BRRRRRRR, it’s freezing!!!

Make sure you give this absolutely deliciously, amazing curry a go.

Literally throw it all into a pot or slow cooker and that’s it!!!! You don’t even have to brown off the beef – winner!!!!!

Leave out the chilli to make it kid friendly.

Use any beef cut which is good for slow cooking (eg. Oyster blade , chuck steak, brisket).
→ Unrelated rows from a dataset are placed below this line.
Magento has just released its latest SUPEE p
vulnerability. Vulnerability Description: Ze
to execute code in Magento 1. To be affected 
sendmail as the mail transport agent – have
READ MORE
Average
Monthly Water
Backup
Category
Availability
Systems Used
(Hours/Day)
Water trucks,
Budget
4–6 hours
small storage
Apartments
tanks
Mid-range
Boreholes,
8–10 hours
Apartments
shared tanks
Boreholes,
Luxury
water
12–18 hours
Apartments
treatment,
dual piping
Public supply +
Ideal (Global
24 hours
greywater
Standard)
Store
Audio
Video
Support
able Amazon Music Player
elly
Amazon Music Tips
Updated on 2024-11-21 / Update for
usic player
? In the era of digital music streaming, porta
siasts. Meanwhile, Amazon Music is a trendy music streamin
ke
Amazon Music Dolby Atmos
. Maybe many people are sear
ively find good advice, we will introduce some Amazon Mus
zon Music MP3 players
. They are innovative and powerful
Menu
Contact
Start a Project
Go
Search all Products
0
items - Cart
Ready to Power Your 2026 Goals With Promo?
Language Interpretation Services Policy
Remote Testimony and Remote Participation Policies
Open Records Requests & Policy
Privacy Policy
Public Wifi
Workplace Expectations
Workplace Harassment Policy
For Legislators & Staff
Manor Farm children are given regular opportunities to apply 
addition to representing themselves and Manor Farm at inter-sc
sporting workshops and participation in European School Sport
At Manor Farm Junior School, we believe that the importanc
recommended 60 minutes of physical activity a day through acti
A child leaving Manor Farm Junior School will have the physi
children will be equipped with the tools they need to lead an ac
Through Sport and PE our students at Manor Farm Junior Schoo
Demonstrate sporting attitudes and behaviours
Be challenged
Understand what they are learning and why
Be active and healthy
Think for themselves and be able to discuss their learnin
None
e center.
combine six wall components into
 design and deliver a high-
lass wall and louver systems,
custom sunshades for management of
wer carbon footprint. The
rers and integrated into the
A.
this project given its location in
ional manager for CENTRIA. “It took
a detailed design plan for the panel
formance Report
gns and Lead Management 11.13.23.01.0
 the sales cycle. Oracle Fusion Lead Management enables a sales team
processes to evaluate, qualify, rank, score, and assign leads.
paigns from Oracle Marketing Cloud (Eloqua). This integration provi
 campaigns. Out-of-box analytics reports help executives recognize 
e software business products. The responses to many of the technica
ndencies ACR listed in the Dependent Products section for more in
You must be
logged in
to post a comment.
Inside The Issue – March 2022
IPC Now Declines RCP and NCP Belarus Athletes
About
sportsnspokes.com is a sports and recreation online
Have your butcher cut it into big pieces or do it yourself.

Serves 4

Prep time: 20 mins

Cook time: 4 hours (oven), 8 hours (slow cooker)

Ingredients:

  • 1.2 kg beef, largely diced

  • 2 large red chillies, roughly chopped

  • 6 kaffir lime leaves, smashed with a wooden spoon

  • 2 lemongrass stalks, smashed with a rolling pin

  • 100-gram jar of good quality red curry paste

  • 1/3 cup fish sauce

  • 900ml coconut milk

  • 2 tablespoons brown sugar

  • 100 grams chopped peanuts

  • 2 cups chopped pumpkin pieces

  • 2 cups of chopped green beans (frozen are fine)

  • Brown rice to serve

Method:

  1. Preheat the oven to 160 degrees

  2. Throw all ingredients (except the beans, pumpkin and rice) into an oven-proof casserole pot. Cover with the lid.

  3. Cook in the oven for 3 hours with the lid on. Remove the lid, add the pumpkin pieces and cook for another hour. If the liquid is evaporating too much, add a little more coconut milk. The meat should be falling apart, so cook slightly longer if needed. Add the frozen beans or fresh beans 15 mins before finishing.

  4. Remove the lemongrass stalks from the curry. Serve on rice. Enjoy!!!

This recipe can also be done in a slow cooker – just allow more time.